Judge orders lifetime of monitoring for ‘dangerous child predator’

A Jefferson Parish judge on Friday (May 6) determined that a former Metairie resident with four convictions of possession of child pornography, who authored letters expressing his desire to sexually abuse children, is a dangerous child predator and must submit to lifelong restrictions once he’s released from prison.

Jonathan Ruiz, 34, must wear a GPS monitor on his ankle, register as a sex offender and remain under state supervision for the rest of his life, 24th Judicial District Court Judge Nancy Miller ruled after hearing testimony and reviewing a Sex Offender Assessment Panel packet of information about the man that a prosecutor presented in court.

“The court does find the content of that package extremely disturbing and clearly indicates, in this court’s mind, that Mr. Ruiz will upon release from (the Department of Corrections) in some fashion offend again,” Judge Miller said.

She based the decision on evidence presented by the Jefferson Parish District Attorney’s Office through a Sex Offender Assessment Panel. Called SOAP, the Louisiana Legislature in 2009 created the three-person panels under the state Department of Corrections and Public Safety, to determine whether inmates convicted of certain sex offenses are dangerous child predators or sexually violent predators.

Prosecutors present the panels’ findings, testimony and other evidence to judges to determine whether restrictions should be instituted before the inmates are released from prison and into the population.

Dr. Matthew Gamble, a psychiatrist appointed to evaluate Ruiz as part of the SOAP process, testified he found the letters Ruiz wrote in prison containing graphic sexual descriptions involving young children, to be “extremely worrisome.” He said Ruiz is one of only two out of hundreds of inmates he’s assessed who need the tightest lifetime restrictions.

While he was confined to the Rayburn Correctional Center in Angie from 2006 through last year, Ruiz wrote letters asserting he had sexually abused children, whom he called “toys,” and desired to do so again when released from prison, according to evidence presented in court.

Corrections officers began screening his non-legal letters after finding pictures Ruiz drew of children in sexual poses, some of which he hid in his legal documents, according to testimony.

He tore photographs of children’s faces from magazines and used them with the bodies in his drawings, leading corrections officers to ban him from magazines that contained photos of children, according to testimony. His letters also included detailed drawings of a compound that he intended to build in a remote location where he could abuse children secretly, according to the evidence.

“Sexual impulse control has continued to be a problem, even in the penitentiary setting,” Gamble testified. He said he has “a high degree of concern” that Ruiz would re-offend after he’s released from prison.

Through an attorney, Ruiz denied the accusations. The letters were written as “fiction,” and there was no evidence that Ruiz has ever sexually abused a human being, his attorney said.

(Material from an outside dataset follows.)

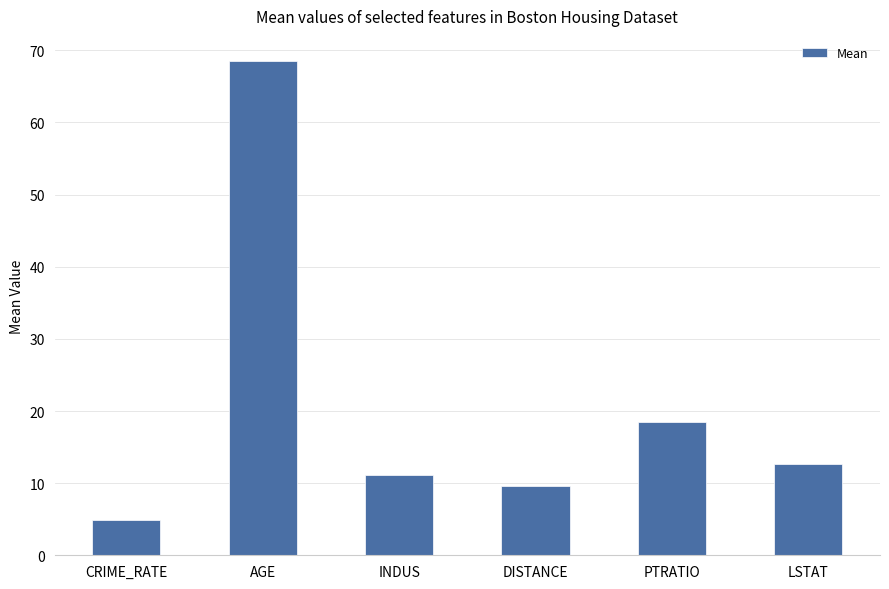

At which label is the value closest to 36?

PTRATIO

In addition to theft-related offenses, Ruiz was convicted of three counts of possession of child pornography in Jefferson Parish and one conviction attempted possession of child pornography in Livingston Parish.

Ruiz’s most recent conviction in Jefferson Parish was 2006, when he received a nine-year prison sentence for three counts of possession of child pornography. At the time, Ruiz lived in the 200 block of Radiance Street in Metairie, where his parole agents and Jefferson Parish Sheriff’s Office deputies performing a residence check found sexually explicit photographs of children in addition to stolen property, according to the arrest report.

After he was released from prison for those convictions, he moved to New Orleans and failed to register as a sex offender, leading to his April 13 guilty plea in Orleans Parish Criminal District Court. He was sentenced to two years in prison, and when he’s released, he’ll have to comply with the conditions that Judge Miller set on Friday in deciding he is a dangerous child predator.

In addition to a lifetime of GPS monitoring and sex offender registration, Ruiz must regularly report to parole agents and submit to random, unannounced residential inspections. All of his electronic communications and internet use will be monitored as well.

Judge Miller found that the state, which carries the burden of proof in SOAP proceedings, proved “by clear and convincing evidence” that Ruiz is a child sexual predator. She found that child pornography is a sexual offense against children, and that Ruiz has a mental abnormality, which is another element of the SOAP law.

Assistant District Attorney Matt Clauss prosecuted the matter.